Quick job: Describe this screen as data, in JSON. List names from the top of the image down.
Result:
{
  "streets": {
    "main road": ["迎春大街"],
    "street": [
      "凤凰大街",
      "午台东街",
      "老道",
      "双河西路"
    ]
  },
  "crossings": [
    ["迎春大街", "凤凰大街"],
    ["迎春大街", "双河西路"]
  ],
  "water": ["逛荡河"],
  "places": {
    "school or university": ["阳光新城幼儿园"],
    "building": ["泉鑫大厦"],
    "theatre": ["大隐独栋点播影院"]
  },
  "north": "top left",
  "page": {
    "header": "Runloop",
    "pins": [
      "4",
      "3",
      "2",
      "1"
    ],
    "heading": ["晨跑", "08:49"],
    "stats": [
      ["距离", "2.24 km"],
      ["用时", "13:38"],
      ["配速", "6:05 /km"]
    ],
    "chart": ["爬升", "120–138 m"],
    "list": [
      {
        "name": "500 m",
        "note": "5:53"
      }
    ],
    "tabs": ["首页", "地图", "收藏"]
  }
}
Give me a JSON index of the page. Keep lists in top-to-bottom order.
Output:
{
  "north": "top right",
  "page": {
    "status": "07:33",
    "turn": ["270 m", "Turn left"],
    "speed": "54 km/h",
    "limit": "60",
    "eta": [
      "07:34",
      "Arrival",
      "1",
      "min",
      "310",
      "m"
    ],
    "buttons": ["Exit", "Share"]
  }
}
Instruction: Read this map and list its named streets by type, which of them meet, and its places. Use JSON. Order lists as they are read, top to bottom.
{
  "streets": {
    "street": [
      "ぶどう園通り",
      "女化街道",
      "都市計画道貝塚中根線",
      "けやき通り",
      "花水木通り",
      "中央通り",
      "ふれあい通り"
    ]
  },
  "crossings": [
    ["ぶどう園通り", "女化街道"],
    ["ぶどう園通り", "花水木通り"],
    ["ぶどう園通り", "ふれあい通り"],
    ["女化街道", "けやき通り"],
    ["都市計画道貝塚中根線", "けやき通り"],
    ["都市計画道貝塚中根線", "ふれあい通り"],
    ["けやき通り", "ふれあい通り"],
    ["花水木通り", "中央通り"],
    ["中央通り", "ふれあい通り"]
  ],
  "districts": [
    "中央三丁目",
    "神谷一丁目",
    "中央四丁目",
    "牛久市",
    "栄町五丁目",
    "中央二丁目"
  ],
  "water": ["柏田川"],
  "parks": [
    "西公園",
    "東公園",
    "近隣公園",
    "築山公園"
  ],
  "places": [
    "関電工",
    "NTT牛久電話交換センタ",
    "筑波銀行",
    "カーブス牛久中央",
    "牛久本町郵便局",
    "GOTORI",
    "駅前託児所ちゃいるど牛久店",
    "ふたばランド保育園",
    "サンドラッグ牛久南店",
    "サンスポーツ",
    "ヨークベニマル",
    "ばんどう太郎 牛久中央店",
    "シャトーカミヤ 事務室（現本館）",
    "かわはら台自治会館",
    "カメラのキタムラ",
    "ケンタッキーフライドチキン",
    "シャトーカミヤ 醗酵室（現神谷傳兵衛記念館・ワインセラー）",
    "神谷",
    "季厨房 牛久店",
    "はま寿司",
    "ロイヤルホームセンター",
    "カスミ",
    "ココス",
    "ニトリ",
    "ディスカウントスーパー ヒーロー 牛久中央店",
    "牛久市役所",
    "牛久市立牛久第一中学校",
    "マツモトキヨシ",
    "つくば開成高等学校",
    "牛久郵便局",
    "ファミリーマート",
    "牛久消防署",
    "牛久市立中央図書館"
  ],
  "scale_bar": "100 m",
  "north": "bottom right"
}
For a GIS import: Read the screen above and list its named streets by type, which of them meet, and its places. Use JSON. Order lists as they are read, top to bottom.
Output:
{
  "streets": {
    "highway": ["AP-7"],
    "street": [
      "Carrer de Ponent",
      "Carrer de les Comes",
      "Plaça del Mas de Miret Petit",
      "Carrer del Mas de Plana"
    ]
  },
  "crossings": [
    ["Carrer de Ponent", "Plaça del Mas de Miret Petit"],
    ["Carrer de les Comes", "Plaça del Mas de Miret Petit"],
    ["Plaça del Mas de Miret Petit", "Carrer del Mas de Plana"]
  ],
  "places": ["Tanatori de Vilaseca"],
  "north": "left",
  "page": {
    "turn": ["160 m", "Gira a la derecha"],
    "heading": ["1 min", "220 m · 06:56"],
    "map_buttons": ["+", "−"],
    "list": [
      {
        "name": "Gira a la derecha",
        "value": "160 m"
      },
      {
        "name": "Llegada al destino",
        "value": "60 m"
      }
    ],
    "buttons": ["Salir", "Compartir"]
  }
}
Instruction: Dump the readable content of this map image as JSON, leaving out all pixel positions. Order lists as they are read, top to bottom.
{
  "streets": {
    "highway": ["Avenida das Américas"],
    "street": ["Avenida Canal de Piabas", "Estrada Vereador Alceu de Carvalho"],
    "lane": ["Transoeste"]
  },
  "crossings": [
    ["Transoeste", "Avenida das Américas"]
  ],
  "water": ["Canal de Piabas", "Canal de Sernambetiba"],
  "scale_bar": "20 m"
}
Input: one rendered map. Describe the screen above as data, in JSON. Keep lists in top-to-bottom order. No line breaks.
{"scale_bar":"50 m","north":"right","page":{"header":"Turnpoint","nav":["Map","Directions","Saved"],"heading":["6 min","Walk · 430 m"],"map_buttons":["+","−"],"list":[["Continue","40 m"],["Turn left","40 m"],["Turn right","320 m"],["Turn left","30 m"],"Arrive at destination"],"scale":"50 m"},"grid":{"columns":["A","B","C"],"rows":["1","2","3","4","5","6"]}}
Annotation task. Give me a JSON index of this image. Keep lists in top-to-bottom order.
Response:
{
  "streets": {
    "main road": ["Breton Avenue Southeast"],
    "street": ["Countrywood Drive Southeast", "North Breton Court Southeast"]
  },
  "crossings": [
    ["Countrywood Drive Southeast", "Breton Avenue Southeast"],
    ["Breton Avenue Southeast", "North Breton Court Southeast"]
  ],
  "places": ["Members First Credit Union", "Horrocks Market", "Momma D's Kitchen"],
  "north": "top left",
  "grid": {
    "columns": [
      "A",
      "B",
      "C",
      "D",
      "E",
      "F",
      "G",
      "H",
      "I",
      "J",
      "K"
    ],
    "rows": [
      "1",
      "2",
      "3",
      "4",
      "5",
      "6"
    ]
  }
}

○ ○ ○ ○ ○

▶ Instructions to follow
With no line omitted, copy all the data exactly.

▶ Answer for this exercise
Quick job: Describe this screen as data, in JSON. List names from the top of the image down.
Result:
{
  "streets": {
    "main road": ["迎春大街"],
    "street": [
      "凤凰大街",
      "午台东街",
      "老道",
      "双河西路"
    ]
  },
  "crossings": [
    ["迎春大街", "凤凰大街"],
    ["迎春大街", "双河西路"]
  ],
  "water": ["逛荡河"],
  "places": {
    "school or university": ["阳光新城幼儿园"],
    "building": ["泉鑫大厦"],
    "theatre": ["大隐独栋点播影院"]
  },
  "north": "top left",
  "page": {
    "header": "Runloop",
    "pins": [
      "4",
      "3",
      "2",
      "1"
    ],
    "heading": ["晨跑", "08:49"],
    "stats": [
      ["距离", "2.24 km"],
      ["用时", "13:38"],
      ["配速", "6:05 /km"]
    ],
    "chart": ["爬升", "120–138 m"],
    "list": [
      {
        "name": "500 m",
        "note": "5:53"
      }
    ],
    "tabs": ["首页", "地图", "收藏"]
  }
}
Give me a JSON index of the page. Keep lists in top-to-bottom order.
Output:
{
  "north": "top right",
  "page": {
    "status": "07:33",
    "turn": ["270 m", "Turn left"],
    "speed": "54 km/h",
    "limit": "60",
    "eta": [
      "07:34",
      "Arrival",
      "1",
      "min",
      "310",
      "m"
    ],
    "buttons": ["Exit", "Share"]
  }
}
Instruction: Read this map and list its named streets by type, which of them meet, and its places. Use JSON. Order lists as they are read, top to bottom.
{
  "streets": {
    "street": [
      "ぶどう園通り",
      "女化街道",
      "都市計画道貝塚中根線",
      "けやき通り",
      "花水木通り",
      "中央通り",
      "ふれあい通り"
    ]
  },
  "crossings": [
    ["ぶどう園通り", "女化街道"],
    ["ぶどう園通り", "花水木通り"],
    ["ぶどう園通り", "ふれあい通り"],
    ["女化街道", "けやき通り"],
    ["都市計画道貝塚中根線", "けやき通り"],
    ["都市計画道貝塚中根線", "ふれあい通り"],
    ["けやき通り", "ふれあい通り"],
    ["花水木通り", "中央通り"],
    ["中央通り", "ふれあい通り"]
  ],
  "districts": [
    "中央三丁目",
    "神谷一丁目",
    "中央四丁目",
    "牛久市",
    "栄町五丁目",
    "中央二丁目"
  ],
  "water": ["柏田川"],
  "parks": [
    "西公園",
    "東公園",
    "近隣公園",
    "築山公園"
  ],
  "places": [
    "関電工",
    "NTT牛久電話交換センタ",
    "筑波銀行",
    "カーブス牛久中央",
    "牛久本町郵便局",
    "GOTORI",
    "駅前託児所ちゃいるど牛久店",
    "ふたばランド保育園",
    "サンドラッグ牛久南店",
    "サンスポーツ",
    "ヨークベニマル",
    "ばんどう太郎 牛久中央店",
    "シャトーカミヤ 事務室（現本館）",
    "かわはら台自治会館",
    "カメラのキタムラ",
    "ケンタッキーフライドチキン",
    "シャトーカミヤ 醗酵室（現神谷傳兵衛記念館・ワインセラー）",
    "神谷",
    "季厨房 牛久店",
    "はま寿司",
    "ロイヤルホームセンター",
    "カスミ",
    "ココス",
    "ニトリ",
    "ディスカウントスーパー ヒーロー 牛久中央店",
    "牛久市役所",
    "牛久市立牛久第一中学校",
    "マツモトキヨシ",
    "つくば開成高等学校",
    "牛久郵便局",
    "ファミリーマート",
    "牛久消防署",
    "牛久市立中央図書館"
  ],
  "scale_bar": "100 m",
  "north": "bottom right"
}
For a GIS import: Read the screen above and list its named streets by type, which of them meet, and its places. Use JSON. Order lists as they are read, top to bottom.
Output:
{
  "streets": {
    "highway": ["AP-7"],
    "street": [
      "Carrer de Ponent",
      "Carrer de les Comes",
      "Plaça del Mas de Miret Petit",
      "Carrer del Mas de Plana"
    ]
  },
  "crossings": [
    ["Carrer de Ponent", "Plaça del Mas de Miret Petit"],
    ["Carrer de les Comes", "Plaça del Mas de Miret Petit"],
    ["Plaça del Mas de Miret Petit", "Carrer del Mas de Plana"]
  ],
  "places": ["Tanatori de Vilaseca"],
  "north": "left",
  "page": {
    "turn": ["160 m", "Gira a la derecha"],
    "heading": ["1 min", "220 m · 06:56"],
    "map_buttons": ["+", "−"],
    "list": [
      {
        "name": "Gira a la derecha",
        "value": "160 m"
      },
      {
        "name": "Llegada al destino",
        "value": "60 m"
      }
    ],
    "buttons": ["Salir", "Compartir"]
  }
}
Instruction: Dump the readable content of this map image as JSON, leaving out all pixel positions. Order lists as they are read, top to bottom.
{
  "streets": {
    "highway": ["Avenida das Américas"],
    "street": ["Avenida Canal de Piabas", "Estrada Vereador Alceu de Carvalho"],
    "lane": ["Transoeste"]
  },
  "crossings": [
    ["Transoeste", "Avenida das Américas"]
  ],
  "water": ["Canal de Piabas", "Canal de Sernambetiba"],
  "scale_bar": "20 m"
}
Input: one rendered map. Describe the screen above as data, in JSON. Keep lists in top-to-bottom order. No line breaks.
{"scale_bar":"50 m","north":"right","page":{"header":"Turnpoint","nav":["Map","Directions","Saved"],"heading":["6 min","Walk · 430 m"],"map_buttons":["+","−"],"list":[["Continue","40 m"],["Turn left","40 m"],["Turn right","320 m"],["Turn left","30 m"],"Arrive at destination"],"scale":"50 m"},"grid":{"columns":["A","B","C"],"rows":["1","2","3","4","5","6"]}}
Annotation task. Give me a JSON index of this image. Keep lists in top-to-bottom order.
Response:
{
  "streets": {
    "main road": ["Breton Avenue Southeast"],
    "street": ["Countrywood Drive Southeast", "North Breton Court Southeast"]
  },
  "crossings": [
    ["Countrywood Drive Southeast", "Breton Avenue Southeast"],
    ["Breton Avenue Southeast", "North Breton Court Southeast"]
  ],
  "places": ["Members First Credit Union", "Horrocks Market", "Momma D's Kitchen"],
  "north": "top left",
  "grid": {
    "columns": [
      "A",
      "B",
      "C",
      "D",
      "E",
      "F",
      "G",
      "H",
      "I",
      "J",
      "K"
    ],
    "rows": [
      "1",
      "2",
      "3",
      "4",
      "5",
      "6"
    ]
  }
}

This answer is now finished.